- Data records -
>>

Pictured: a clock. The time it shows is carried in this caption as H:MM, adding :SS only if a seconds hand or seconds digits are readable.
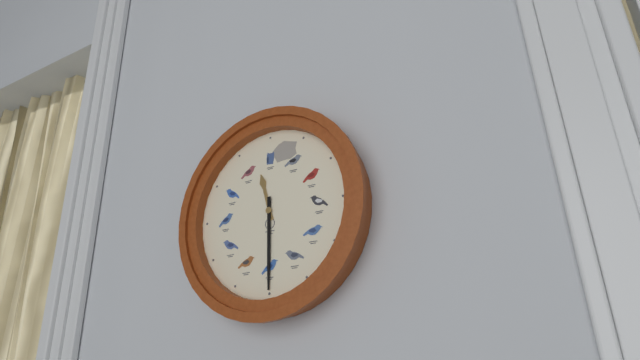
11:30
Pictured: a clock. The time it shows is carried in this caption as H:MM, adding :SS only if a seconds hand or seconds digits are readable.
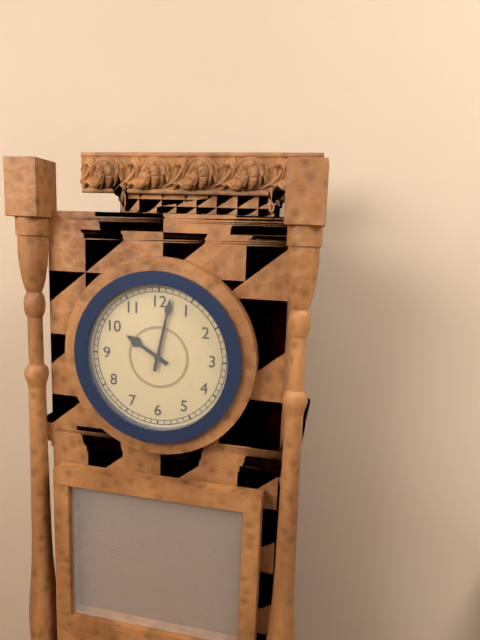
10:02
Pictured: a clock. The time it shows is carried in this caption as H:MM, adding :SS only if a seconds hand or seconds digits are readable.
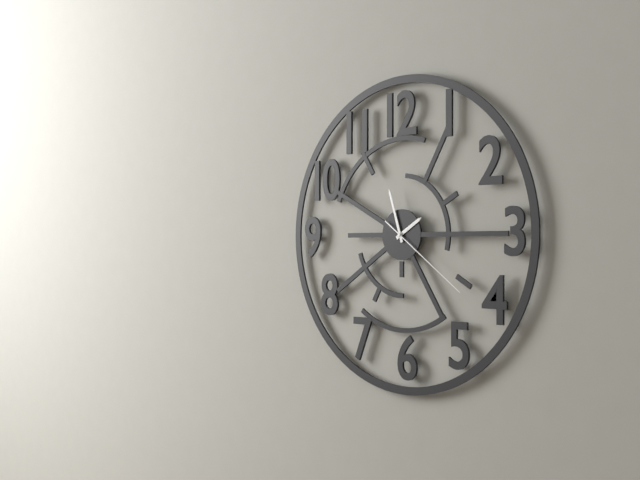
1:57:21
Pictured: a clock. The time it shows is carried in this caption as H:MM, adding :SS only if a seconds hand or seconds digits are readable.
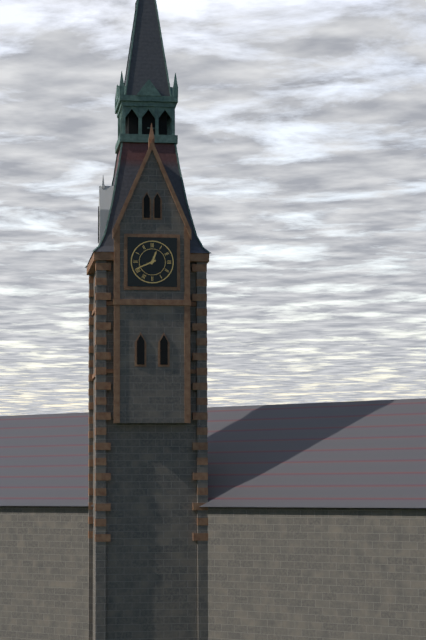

<<

Repeat the records above word for word, but leave out the pictures.

- RESULT OF THIS EXERCISE -
Pictured: a clock. The time it shows is carried in this caption as H:MM, adding :SS only if a seconds hand or seconds digits are readable.
11:30
Pictured: a clock. The time it shows is carried in this caption as H:MM, adding :SS only if a seconds hand or seconds digits are readable.
10:02
Pictured: a clock. The time it shows is carried in this caption as H:MM, adding :SS only if a seconds hand or seconds digits are readable.
1:57:21
Pictured: a clock. The time it shows is carried in this caption as H:MM, adding :SS only if a seconds hand or seconds digits are readable.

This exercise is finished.